Six groups of rats were studied. (1) Cirrhosis (group 1; n = 9): rats with CCl4-induced liver cirrhosis with ascites plus portal vein occlusion treated with placebo (saline); (2) Control (group 2; n = 10): sham-operated control rats treated with placebo; (3) Cirrhosis + IGF-1 (group 3; n = 9): rats with CCl4-induced liver cirrhosis with ascites plus portal vein occlusion treated with IGF-1 (2 μg/100 g s.c. twice daily for 14 d ); (4) Control + IGF-1 (group 4; n = 9): sham-operated control rats treated with IGF-1 (2 μg/100 g s.c. twice daily for 14 d); (5) Cirrhosis + R (group 5; n = 9): rats with CCl4-induced liver cirrhosis with ascites plus portal vein occlusion treated with rifaximin (50 mg/kg daily by gavage for 14 d); and (6) Control + R (group 6; n = 9): sham-operated control rats treated with rifaximin (50 mg/kg daily for 14 d).
Ascitic cirrhotic rats with portal occlusion were assessed as previously described[24]. Briefly, when animals reached a body weight of 200 g, cirrhosis was induced by intragastric administration of CCl4 through an orogastric stainless steel tube (Poper and Sons, New Hyde Park, NY, United States). The initial dose was 20 μL, and subsequent doses were adjusted based on changes in body weight[25]. Six weeks after starting cirrhosis induction, animals underwent partial portal vein occlusion (> 0.9 mm portal diameter) achieved by ligating around a 20 G needle, followed by complete portal vein occlusion 48 h later[26]. Surgical procedures were performed under strict aseptic conditions; animals were anesthetized for surgery using ketamine, diazepam and atropine, and were subsequently administered 30 μg (s.c.) buprenorphine (Buprex; Schering-Plough, Madrid, Spain) for 3 d. Cirrhosis induction was continued (CCl4 administration) until ascites developed. When ascites was diagnosed (by abdominal paracentesis), animals were randomized to receive the corresponding treatment (placebo, rifaximin or IGF-1) for 14 d. Control rats were subjected to sham operation and were also randomized in parallel. Twelve hours after finishing treatment, rats underwent an oral glutamine-challenge test, and immediately afterward were sacrificed by bilateral thoracotomy. Peripheral and portal blood, cecum fecal content, and solid tissue (brain and liver) were obtained.
A load of 100 mg/kg of L-glutamine (SHS S.A., Barcelona, Spain) was administered through an orogastric stainless steel tube. Venous blood samples (150 μL) from the femoral vein were drawn preload (baseline) and every 30 min for 4 h for ammonia determination. Body temperature was monitored and maintained between 36 °C and 38 °C using an infrared lamp. Samples were centrifuged in situ for 10 min at 2000 ×g, and plasma was stored at -80 °C until analysis. The area under the curve (AUC) of the ammonemia response was also calculated using Graph Pad Prism for Windows version 5.01 (La Jolla CA, United States).

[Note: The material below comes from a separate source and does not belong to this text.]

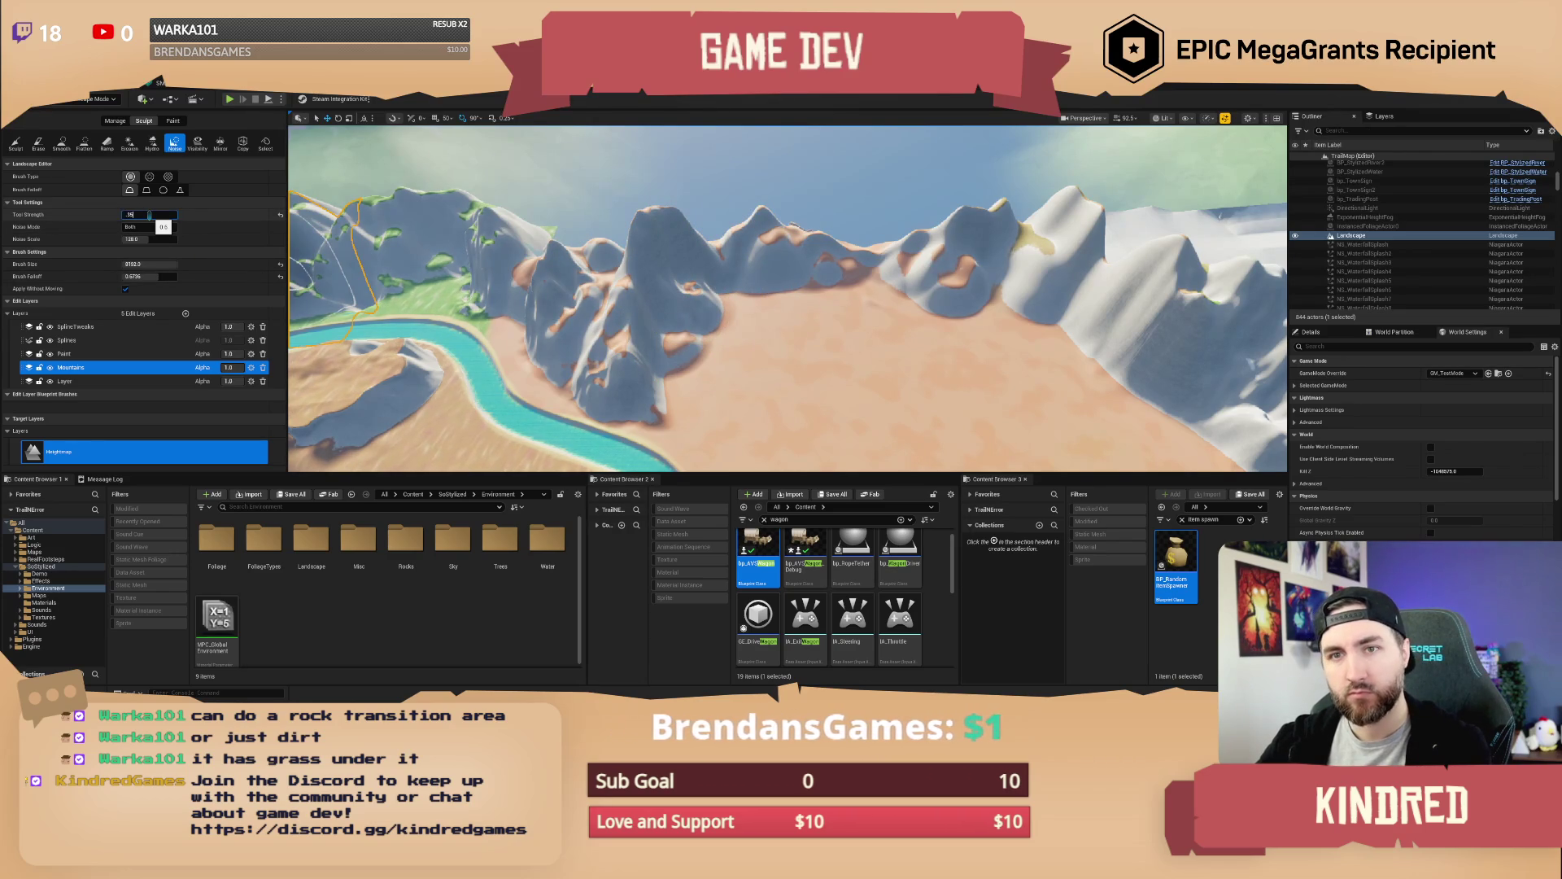
key(Return)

Blood samples were obtained during sacrifice. Biochemical determinations [aspartate aminotransferase (AST), alanine aminotransferase (ALT), bilirubin, and glucose] were made using an autoanalyzer (Dimension Clinical Chemistry System, Dade Behring-Siemens, Madrid, Spain).
Endotoxemia was quantified in all groups of rats using a Limulus amebocyte lysate kinetic test (Endosafe Charles River, L’Abresle Cedex, France). Briefly, plasma samples were diluted 1:5 with endotoxin-free water and then heated to 70 °C for 5 min. Afterwards, samples were further diluted (final dilution, 1:50) and assessed.
During the course of laparotomy and after harvesting all other samples, the cecal region was identified and 1 mL of content was obtained by cecal puncture. Cecal bacterial content was measured by culturing serially diluted samples (1/8000 and 1/160 000) on non-selective blood agar plates. All samples were cultured in triplicate. After an incubation period of 48 h, the number of colony-forming units (CFU) was counted. The composition of isolated flora was determined using standard bacteriological identification techniques. The results were expressed as CFU/mL of cecal content. Cecal bacterial overgrowth was defined as a stool bacterial count greater than the mean of healthy control rats plus two standard deviations[27].
Ammonia was measured in plasma and cerebral cortex. Briefly, blood (150 μL) was drawn from the femoral vein and centrifuged in heparinized tubes. The resulting plasma samples were stored at -80 °C until analysis. Brain samples were weighed, homogenized, and deproteinized by adding five volumes of cold perchloric acid (6%) and then centrifugation at 12 000 ×g for 20 min. After neutralization with KHCO3 (25% w/v), samples were stored at -80 °C until analysis, which was performed using a commercial enzymatic Ammonia Assay Kit (Sigma-Aldrich, Madrid, Spain).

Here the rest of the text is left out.